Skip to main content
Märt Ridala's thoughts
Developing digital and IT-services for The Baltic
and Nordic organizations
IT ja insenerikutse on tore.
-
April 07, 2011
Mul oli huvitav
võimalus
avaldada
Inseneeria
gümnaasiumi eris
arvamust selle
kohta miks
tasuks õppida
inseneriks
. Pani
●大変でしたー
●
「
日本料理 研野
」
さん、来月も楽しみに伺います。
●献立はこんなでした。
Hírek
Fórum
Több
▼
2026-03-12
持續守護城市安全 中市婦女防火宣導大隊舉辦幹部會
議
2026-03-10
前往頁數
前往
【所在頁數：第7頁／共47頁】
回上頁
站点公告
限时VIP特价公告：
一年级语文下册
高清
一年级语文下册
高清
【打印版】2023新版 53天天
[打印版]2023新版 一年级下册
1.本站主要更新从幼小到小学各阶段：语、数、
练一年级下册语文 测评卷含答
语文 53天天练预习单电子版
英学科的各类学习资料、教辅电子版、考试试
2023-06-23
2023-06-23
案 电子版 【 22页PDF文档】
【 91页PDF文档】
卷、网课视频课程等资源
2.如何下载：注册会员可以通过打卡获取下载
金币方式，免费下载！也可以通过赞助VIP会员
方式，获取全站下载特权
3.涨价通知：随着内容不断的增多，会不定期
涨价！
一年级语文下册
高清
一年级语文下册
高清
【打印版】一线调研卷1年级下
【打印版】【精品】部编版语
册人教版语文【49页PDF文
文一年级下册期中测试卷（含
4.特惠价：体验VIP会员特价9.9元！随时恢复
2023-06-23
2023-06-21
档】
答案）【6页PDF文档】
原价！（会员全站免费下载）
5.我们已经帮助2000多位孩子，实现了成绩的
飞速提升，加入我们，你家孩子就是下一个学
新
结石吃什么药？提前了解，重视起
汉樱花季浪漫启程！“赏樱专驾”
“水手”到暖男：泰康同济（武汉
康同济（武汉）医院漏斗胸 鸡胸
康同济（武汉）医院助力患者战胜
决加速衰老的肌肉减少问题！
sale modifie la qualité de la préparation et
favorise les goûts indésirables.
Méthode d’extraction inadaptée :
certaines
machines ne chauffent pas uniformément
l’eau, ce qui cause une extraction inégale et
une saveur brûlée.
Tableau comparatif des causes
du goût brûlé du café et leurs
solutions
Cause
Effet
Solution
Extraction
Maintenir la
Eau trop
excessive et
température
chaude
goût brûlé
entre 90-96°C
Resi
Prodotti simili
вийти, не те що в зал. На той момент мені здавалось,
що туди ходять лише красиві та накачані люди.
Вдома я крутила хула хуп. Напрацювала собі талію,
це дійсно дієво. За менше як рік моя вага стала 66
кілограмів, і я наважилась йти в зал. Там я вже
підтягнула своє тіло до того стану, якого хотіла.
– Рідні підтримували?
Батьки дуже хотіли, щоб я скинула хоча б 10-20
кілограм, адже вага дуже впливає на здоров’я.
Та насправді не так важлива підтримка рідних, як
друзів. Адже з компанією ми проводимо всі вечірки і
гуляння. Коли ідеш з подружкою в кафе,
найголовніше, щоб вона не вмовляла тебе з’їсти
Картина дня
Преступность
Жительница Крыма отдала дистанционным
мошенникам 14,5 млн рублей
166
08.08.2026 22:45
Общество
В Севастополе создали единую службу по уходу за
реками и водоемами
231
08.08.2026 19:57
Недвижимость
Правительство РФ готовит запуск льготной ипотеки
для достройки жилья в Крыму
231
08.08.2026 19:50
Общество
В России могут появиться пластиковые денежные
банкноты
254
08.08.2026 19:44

TO DO -
Return each entry from the material above exactly as it appears.

RESPONSE TO THE EXERCISE -
Skip to main content
Märt Ridala's thoughts
Developing digital and IT-services for The Baltic
and Nordic organizations
IT ja insenerikutse on tore.
-
April 07, 2011
Mul oli huvitav
võimalus
avaldada
Inseneeria
gümnaasiumi eris
arvamust selle
kohta miks
tasuks õppida
inseneriks
. Pani
●大変でしたー
●
「
日本料理 研野
」
さん、来月も楽しみに伺います。
●献立はこんなでした。
Hírek
Fórum
Több
▼
2026-03-12
持續守護城市安全 中市婦女防火宣導大隊舉辦幹部會
議
2026-03-10
前往頁數
前往
【所在頁數：第7頁／共47頁】
回上頁
站点公告
限时VIP特价公告：
一年级语文下册
高清
一年级语文下册
高清
【打印版】2023新版 53天天
[打印版]2023新版 一年级下册
1.本站主要更新从幼小到小学各阶段：语、数、
练一年级下册语文 测评卷含答
语文 53天天练预习单电子版
英学科的各类学习资料、教辅电子版、考试试
2023-06-23
2023-06-23
案 电子版 【 22页PDF文档】
【 91页PDF文档】
卷、网课视频课程等资源
2.如何下载：注册会员可以通过打卡获取下载
金币方式，免费下载！也可以通过赞助VIP会员
方式，获取全站下载特权
3.涨价通知：随着内容不断的增多，会不定期
涨价！
一年级语文下册
高清
一年级语文下册
高清
【打印版】一线调研卷1年级下
【打印版】【精品】部编版语
册人教版语文【49页PDF文
文一年级下册期中测试卷（含
4.特惠价：体验VIP会员特价9.9元！随时恢复
2023-06-23
2023-06-21
档】
答案）【6页PDF文档】
原价！（会员全站免费下载）
5.我们已经帮助2000多位孩子，实现了成绩的
飞速提升，加入我们，你家孩子就是下一个学
新
结石吃什么药？提前了解，重视起
汉樱花季浪漫启程！“赏樱专驾”
“水手”到暖男：泰康同济（武汉
康同济（武汉）医院漏斗胸 鸡胸
康同济（武汉）医院助力患者战胜
决加速衰老的肌肉减少问题！
sale modifie la qualité de la préparation et
favorise les goûts indésirables.
Méthode d’extraction inadaptée :
certaines
machines ne chauffent pas uniformément
l’eau, ce qui cause une extraction inégale et
une saveur brûlée.
Tableau comparatif des causes
du goût brûlé du café et leurs
solutions
Cause
Effet
Solution
Extraction
Maintenir la
Eau trop
excessive et
température
chaude
goût brûlé
entre 90-96°C
Resi
Prodotti simili
вийти, не те що в зал. На той момент мені здавалось,
що туди ходять лише красиві та накачані люди.
Вдома я крутила хула хуп. Напрацювала собі талію,
це дійсно дієво. За менше як рік моя вага стала 66
кілограмів, і я наважилась йти в зал. Там я вже
підтягнула своє тіло до того стану, якого хотіла.
– Рідні підтримували?
Батьки дуже хотіли, щоб я скинула хоча б 10-20
кілограм, адже вага дуже впливає на здоров’я.
Та насправді не так важлива підтримка рідних, як
друзів. Адже з компанією ми проводимо всі вечірки і
гуляння. Коли ідеш з подружкою в кафе,
найголовніше, щоб вона не вмовляла тебе з’їсти
Картина дня
Преступность
Жительница Крыма отдала дистанционным
мошенникам 14,5 млн рублей
166
08.08.2026 22:45
Общество
В Севастополе создали единую службу по уходу за
реками и водоемами
231
08.08.2026 19:57
Недвижимость
Правительство РФ готовит запуск льготной ипотеки
для достройки жилья в Крыму
231
08.08.2026 19:50
Общество
В России могут появиться пластиковые денежные
банкноты
254
08.08.2026 19:44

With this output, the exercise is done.